I like this one, too: 16. "Thin people are beautiful,but fat people are adorable" -Jackie Gleason I know just what he means, a lot of thin people are pretty, in an elegant, look-but-don't-touch sort of way, but chubby folks are just so cute and much more squeezable.
And now for a few of my own:
1. (On one side) "Thin is NOT in" picture of stick figure with frowny face :-( (On other side) "Fat is where it's at!" picture of nice, plump person with BIG smiley face )) ( ))=extra chins)
2. FAT IS PHAT!!!
3. For the pear-shaped women:Hips are hip!
4. Proud member of The Butts 'N Guts Club
5. On the back of shorts: Say "Cottage Cheese!"
6. Of course I want fries with that!
7. ABS OF FLAB (I've always joked that if I ever make a workout video (ick) that's what I'd call it)
8. I'm not pregnant...But I was "expecting" you to ask
9. I'm not pregnant...And I didn't swallow a beach ball, either!
10. Get PLUMP or get DUMPED
11. It's all about FATITUDE!
12. Or simply "SIZE MATTERS"


----------



## dragorat (Nov 23, 2009)

****************************************

Work to complete
Extract the passage of the forum post from "2. FAT IS PHAT!!!" to "I'd call it)", copied word for word. The entries after the forum post are separate material with no tie to it.

Excerpted data
****************************************

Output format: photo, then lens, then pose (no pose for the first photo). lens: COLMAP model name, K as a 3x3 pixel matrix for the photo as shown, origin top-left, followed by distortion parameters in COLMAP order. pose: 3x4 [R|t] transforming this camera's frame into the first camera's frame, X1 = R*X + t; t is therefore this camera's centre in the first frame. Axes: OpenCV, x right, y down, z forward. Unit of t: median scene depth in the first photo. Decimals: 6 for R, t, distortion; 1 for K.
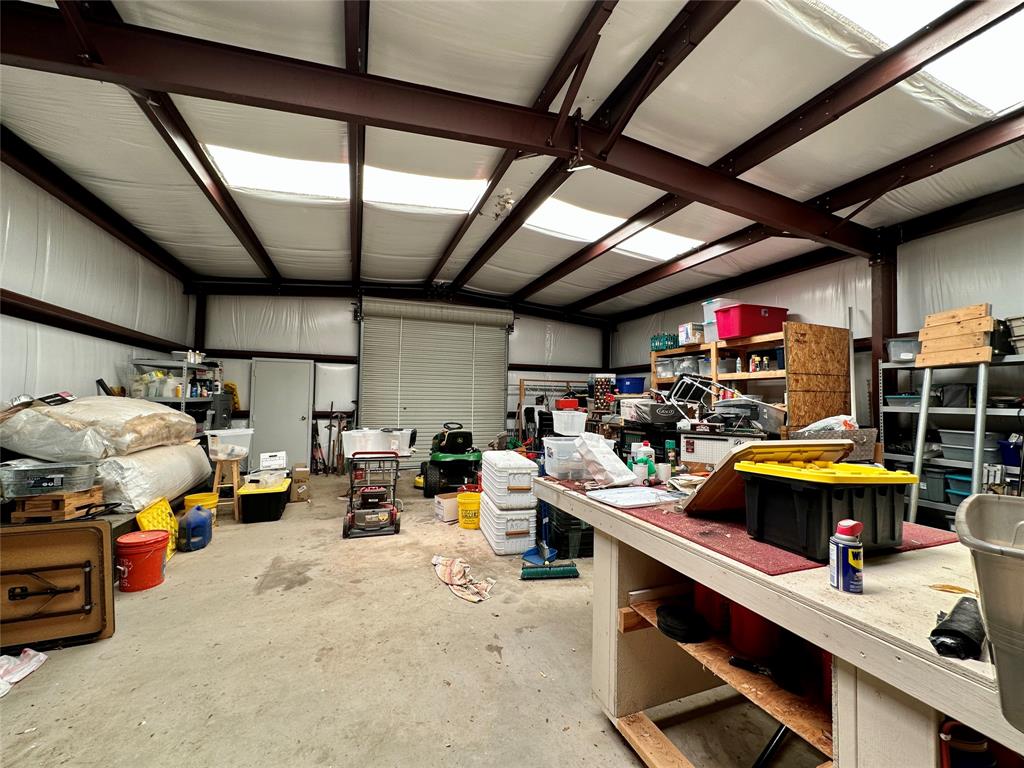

****************************************

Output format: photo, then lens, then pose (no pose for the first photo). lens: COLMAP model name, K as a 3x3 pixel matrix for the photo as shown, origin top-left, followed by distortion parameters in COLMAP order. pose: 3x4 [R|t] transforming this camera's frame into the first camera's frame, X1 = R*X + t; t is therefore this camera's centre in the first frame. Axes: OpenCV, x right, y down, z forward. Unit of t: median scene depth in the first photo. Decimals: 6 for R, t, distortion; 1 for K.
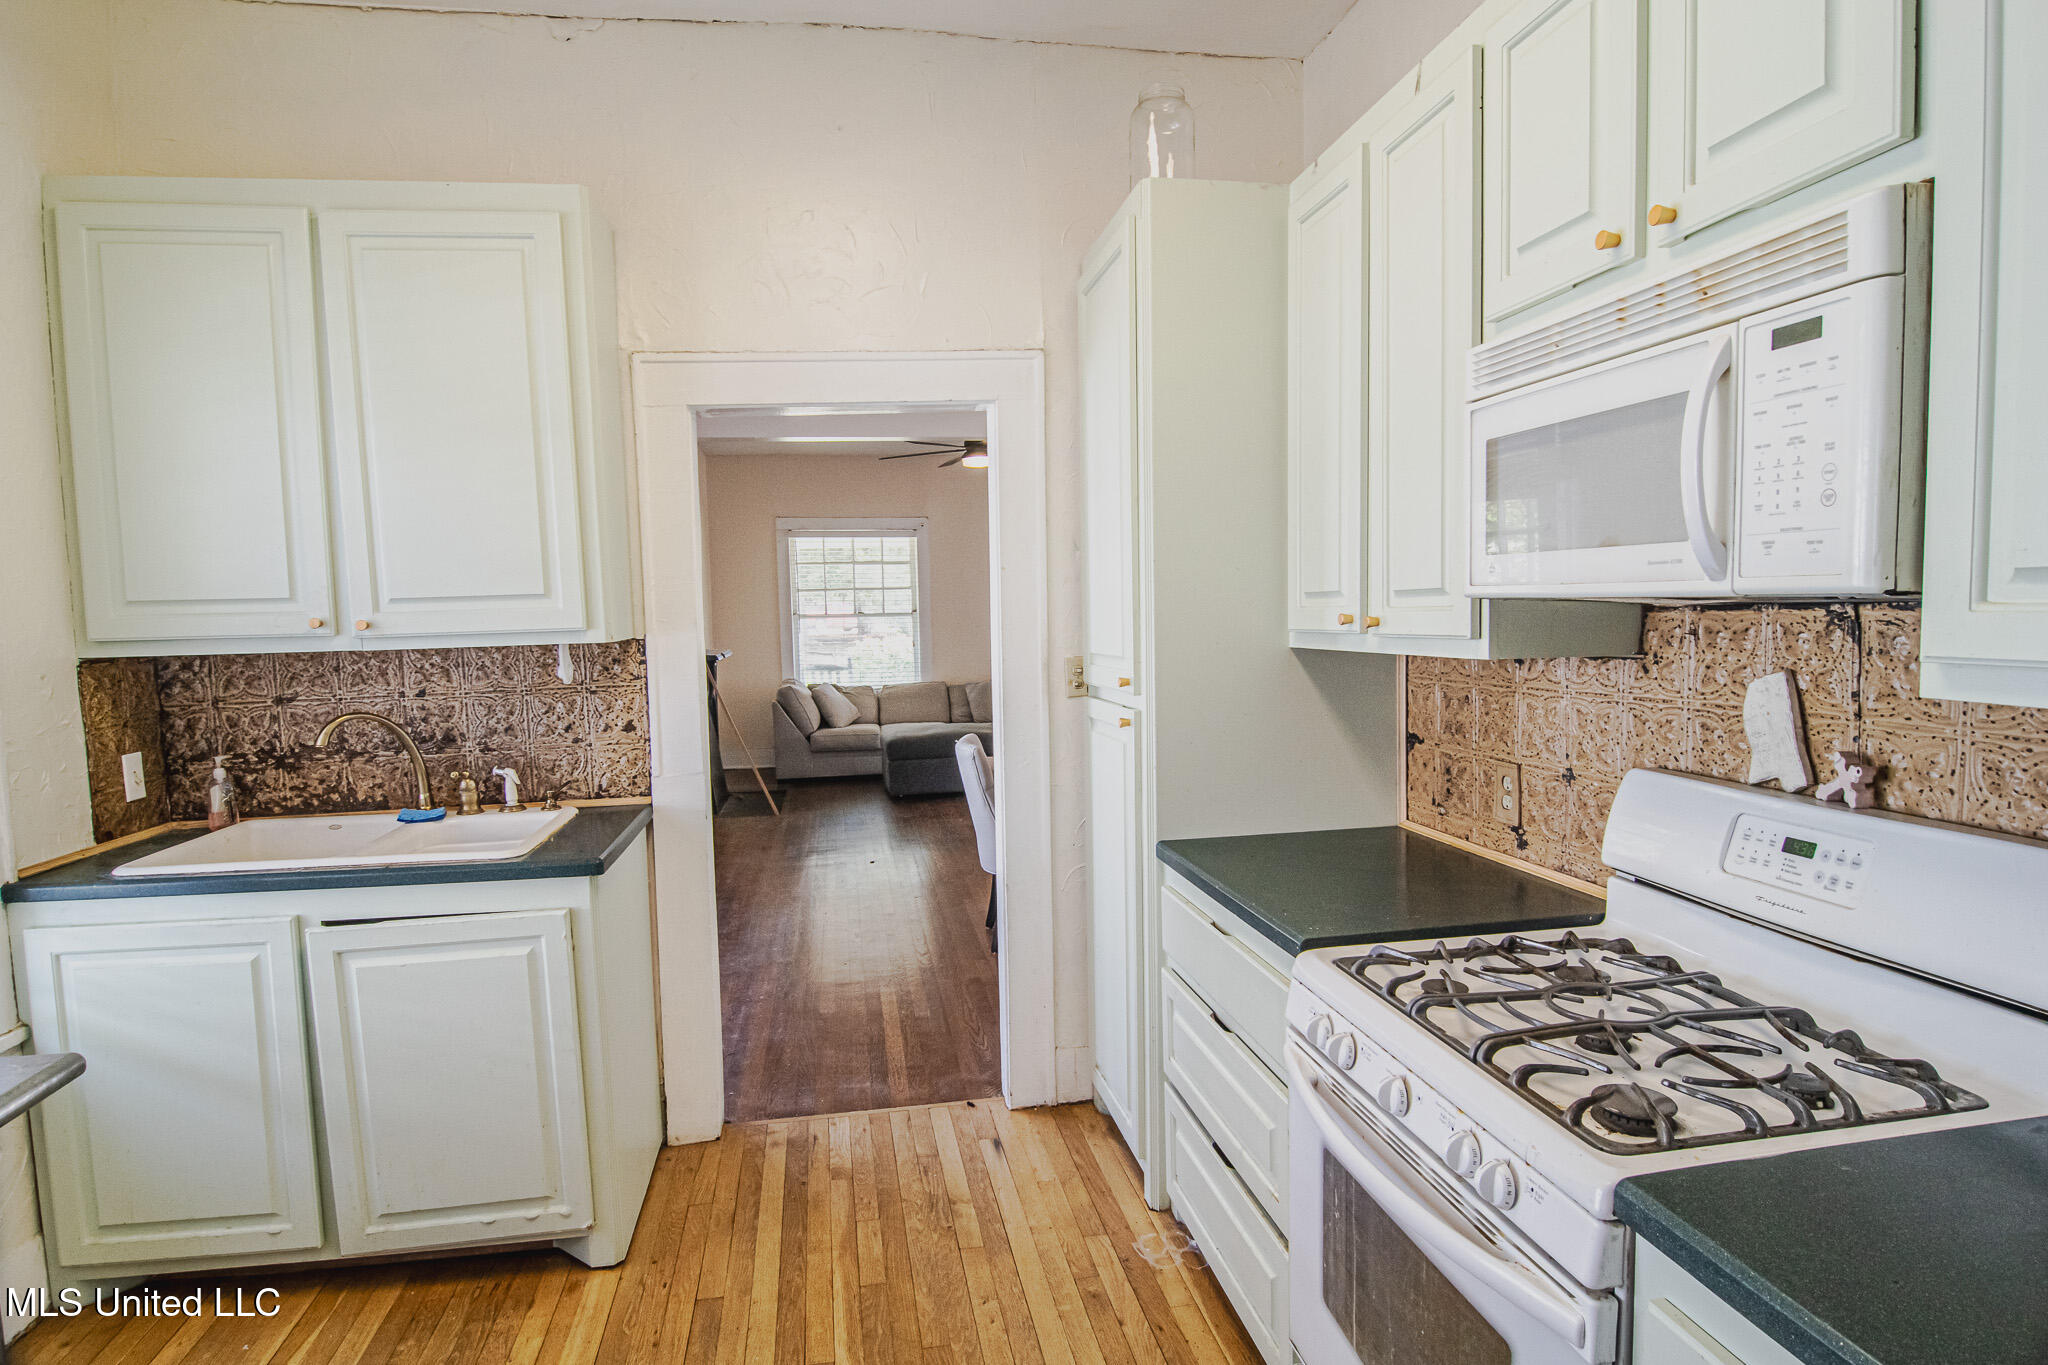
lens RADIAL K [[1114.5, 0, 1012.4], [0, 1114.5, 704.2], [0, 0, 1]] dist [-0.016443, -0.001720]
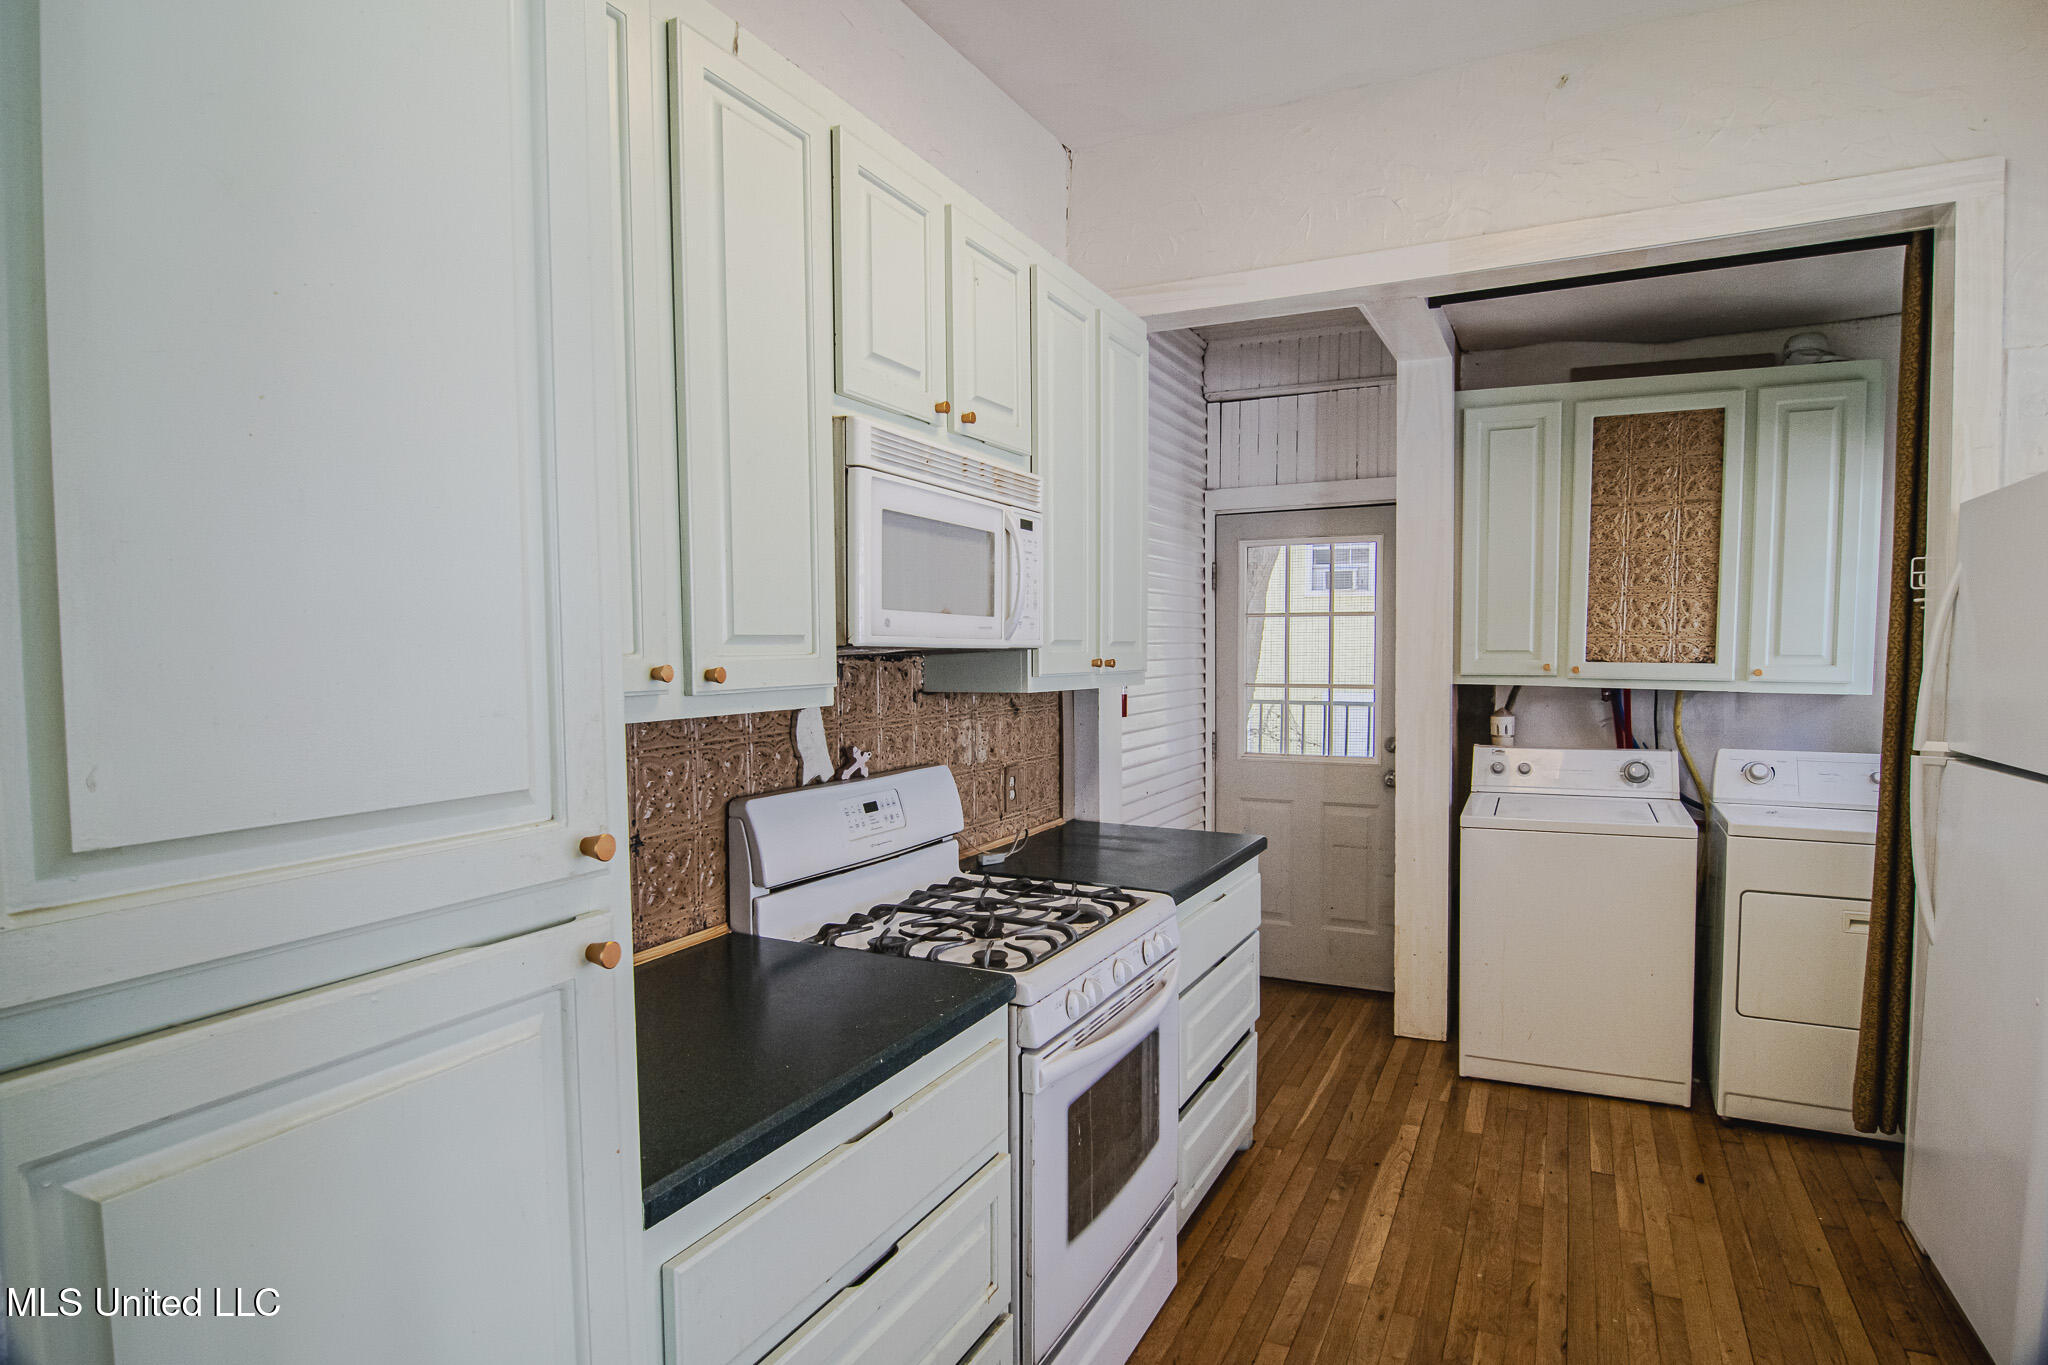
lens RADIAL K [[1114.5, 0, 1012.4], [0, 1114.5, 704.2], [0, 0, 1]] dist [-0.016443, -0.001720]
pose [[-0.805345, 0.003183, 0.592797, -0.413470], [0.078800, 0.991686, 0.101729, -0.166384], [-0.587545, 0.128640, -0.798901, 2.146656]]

****************************************

Solution to this exercise
2. FAT IS PHAT!!!
3. For the pear-shaped women:Hips are hip!
4. Proud member of The Butts 'N Guts Club
5. On the back of shorts: Say "Cottage Cheese!"
6. Of course I want fries with that!
7. ABS OF FLAB (I've always joked that if I ever make a workout video (ick) that's what I'd call it)